Chapter 4 - Quadratic Functions and Equations - 4-9 Quadratic Systems - Practice and Problem-Solving Exercises - Page 262: 14

The solutions are $(0, 1)$ and $(-3, -2)$.

We will use substitution to solve this system of equations. We substitute one of the expressions for $y$, which would mean that we are going to set the two equations equal to one another to solve for $x$ first: $x^2 + 4x + 1 = x + 1$ We want to move all terms to the left side of the equation. $x^2 + 4x - x + 1 - 1 = 0$ Combine like terms: $x^2 + 3x = 0$ Factor out common terms: $x(x + 3) = 0$ Use the Zero-Product Property by equating each factor to $0$, then solve each equation.
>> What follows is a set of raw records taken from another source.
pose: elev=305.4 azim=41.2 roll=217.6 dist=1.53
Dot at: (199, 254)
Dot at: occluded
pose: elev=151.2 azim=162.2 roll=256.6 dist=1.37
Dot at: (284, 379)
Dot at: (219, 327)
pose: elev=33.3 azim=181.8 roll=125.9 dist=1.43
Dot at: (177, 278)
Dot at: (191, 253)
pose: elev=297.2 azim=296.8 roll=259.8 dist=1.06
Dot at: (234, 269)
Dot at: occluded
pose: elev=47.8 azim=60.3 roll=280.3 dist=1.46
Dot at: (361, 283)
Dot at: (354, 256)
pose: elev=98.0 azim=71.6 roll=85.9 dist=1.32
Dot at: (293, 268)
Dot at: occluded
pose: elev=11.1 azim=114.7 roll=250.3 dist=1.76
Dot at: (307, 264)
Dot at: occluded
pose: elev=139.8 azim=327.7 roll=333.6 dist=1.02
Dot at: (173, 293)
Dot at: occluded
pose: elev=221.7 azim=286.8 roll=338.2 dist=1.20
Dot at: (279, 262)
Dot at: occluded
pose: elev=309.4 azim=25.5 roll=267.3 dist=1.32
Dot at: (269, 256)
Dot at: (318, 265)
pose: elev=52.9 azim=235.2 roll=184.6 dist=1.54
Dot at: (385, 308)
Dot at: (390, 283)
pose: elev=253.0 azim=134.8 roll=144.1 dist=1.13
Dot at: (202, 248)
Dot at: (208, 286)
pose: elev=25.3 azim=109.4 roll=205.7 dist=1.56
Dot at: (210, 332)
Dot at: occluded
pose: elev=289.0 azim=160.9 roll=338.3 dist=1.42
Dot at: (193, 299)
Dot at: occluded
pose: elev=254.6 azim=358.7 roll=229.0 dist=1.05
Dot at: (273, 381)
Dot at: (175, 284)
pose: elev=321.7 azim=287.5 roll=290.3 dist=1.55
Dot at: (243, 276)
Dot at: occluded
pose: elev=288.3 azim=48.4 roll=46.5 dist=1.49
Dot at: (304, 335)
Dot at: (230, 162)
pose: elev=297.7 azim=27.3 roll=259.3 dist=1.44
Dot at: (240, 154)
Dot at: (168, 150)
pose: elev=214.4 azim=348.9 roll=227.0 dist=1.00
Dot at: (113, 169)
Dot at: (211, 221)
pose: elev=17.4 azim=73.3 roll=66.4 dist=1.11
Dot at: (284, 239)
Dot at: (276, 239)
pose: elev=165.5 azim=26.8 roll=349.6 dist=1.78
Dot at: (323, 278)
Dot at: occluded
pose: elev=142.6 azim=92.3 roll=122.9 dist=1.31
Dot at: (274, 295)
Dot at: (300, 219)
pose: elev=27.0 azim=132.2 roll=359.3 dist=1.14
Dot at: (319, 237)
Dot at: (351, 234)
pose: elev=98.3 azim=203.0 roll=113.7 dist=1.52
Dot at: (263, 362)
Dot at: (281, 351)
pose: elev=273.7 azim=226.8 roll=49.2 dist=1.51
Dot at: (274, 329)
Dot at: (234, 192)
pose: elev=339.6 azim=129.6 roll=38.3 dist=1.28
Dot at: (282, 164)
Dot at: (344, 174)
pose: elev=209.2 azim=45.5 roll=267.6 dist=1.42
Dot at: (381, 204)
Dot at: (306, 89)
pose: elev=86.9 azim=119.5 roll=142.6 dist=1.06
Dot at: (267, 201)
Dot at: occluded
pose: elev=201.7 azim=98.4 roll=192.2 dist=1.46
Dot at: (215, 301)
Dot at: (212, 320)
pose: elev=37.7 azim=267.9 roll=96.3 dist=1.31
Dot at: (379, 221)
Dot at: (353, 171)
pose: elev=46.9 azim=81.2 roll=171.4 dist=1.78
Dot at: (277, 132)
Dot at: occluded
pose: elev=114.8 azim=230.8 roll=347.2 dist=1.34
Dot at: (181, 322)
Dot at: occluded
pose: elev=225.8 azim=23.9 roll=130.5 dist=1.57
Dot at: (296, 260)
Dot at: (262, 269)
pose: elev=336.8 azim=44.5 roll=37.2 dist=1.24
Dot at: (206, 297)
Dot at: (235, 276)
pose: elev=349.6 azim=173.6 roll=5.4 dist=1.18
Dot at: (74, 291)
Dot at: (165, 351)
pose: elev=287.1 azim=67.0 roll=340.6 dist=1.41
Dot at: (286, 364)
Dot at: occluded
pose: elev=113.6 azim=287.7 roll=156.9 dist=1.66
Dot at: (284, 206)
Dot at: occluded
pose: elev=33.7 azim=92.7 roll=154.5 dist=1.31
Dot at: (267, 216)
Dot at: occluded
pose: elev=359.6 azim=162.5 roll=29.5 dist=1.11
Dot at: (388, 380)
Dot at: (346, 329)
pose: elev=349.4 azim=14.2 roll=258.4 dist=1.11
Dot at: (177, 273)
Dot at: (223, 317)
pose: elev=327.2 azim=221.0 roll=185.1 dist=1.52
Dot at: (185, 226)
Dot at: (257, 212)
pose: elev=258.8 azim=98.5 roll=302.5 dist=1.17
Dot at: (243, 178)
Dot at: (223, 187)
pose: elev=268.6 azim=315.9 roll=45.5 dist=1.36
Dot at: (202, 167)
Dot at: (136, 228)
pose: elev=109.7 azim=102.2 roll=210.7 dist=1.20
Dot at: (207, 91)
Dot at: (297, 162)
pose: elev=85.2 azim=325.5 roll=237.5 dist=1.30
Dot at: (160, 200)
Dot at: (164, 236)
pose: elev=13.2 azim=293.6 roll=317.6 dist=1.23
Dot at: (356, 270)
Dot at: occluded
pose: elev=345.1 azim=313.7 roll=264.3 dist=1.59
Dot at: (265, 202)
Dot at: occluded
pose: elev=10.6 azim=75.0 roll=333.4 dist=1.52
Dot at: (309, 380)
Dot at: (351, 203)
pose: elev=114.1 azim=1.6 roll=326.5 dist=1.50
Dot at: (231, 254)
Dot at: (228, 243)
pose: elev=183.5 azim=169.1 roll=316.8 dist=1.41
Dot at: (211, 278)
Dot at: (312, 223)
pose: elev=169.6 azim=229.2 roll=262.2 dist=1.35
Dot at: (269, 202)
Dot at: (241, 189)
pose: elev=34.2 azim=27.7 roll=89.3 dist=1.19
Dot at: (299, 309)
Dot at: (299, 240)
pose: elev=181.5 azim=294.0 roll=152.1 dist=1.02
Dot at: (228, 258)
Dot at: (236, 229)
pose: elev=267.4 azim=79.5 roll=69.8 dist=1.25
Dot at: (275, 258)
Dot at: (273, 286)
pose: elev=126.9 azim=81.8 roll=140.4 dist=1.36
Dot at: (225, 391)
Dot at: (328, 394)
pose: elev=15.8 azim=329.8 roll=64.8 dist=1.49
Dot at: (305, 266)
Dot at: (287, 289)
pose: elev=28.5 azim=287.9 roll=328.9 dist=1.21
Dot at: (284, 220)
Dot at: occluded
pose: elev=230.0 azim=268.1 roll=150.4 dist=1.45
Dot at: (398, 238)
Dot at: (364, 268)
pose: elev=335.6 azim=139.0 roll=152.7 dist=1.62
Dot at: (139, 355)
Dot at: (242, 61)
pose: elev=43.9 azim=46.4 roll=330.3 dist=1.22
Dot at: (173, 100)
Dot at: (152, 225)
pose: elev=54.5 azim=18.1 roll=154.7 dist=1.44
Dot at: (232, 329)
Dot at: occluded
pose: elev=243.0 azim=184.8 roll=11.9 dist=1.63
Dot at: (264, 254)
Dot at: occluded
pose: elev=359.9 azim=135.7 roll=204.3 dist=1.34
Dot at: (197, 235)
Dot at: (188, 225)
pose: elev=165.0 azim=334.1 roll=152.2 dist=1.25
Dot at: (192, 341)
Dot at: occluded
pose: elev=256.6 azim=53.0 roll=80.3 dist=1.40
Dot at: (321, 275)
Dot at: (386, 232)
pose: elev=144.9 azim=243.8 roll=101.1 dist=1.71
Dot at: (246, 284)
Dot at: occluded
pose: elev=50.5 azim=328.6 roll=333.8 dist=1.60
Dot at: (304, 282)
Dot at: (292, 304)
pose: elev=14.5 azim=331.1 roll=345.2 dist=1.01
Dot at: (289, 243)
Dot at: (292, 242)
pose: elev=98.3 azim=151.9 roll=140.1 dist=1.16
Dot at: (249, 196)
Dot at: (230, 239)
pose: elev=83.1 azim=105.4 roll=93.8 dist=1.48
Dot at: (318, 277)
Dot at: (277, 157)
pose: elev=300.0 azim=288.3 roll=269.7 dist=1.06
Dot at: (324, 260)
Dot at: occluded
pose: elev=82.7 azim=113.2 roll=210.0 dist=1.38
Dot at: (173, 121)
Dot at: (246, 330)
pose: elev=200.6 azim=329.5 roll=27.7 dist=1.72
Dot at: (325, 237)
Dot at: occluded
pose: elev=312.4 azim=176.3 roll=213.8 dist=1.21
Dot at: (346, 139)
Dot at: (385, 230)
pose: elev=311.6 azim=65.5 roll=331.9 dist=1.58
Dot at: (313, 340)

First factor: $x = 0$ Second factor: $x + 3 = 0$ Subtract $3$ from each side of the equation: $x = -3$ Now that we have the two possible values for $x$, we can plug them into one of the original equations to find the corresponding $y$ values. Let's use the second equation: $y = (0) + 1$ Add to solve: $y = 1$ Let's solve for $y$ using the other solution for $x$: $y = (-3) + 1$ Add to solve: $y = -2$ The solutions are $(0, 1)$ and $(-3, -2)$.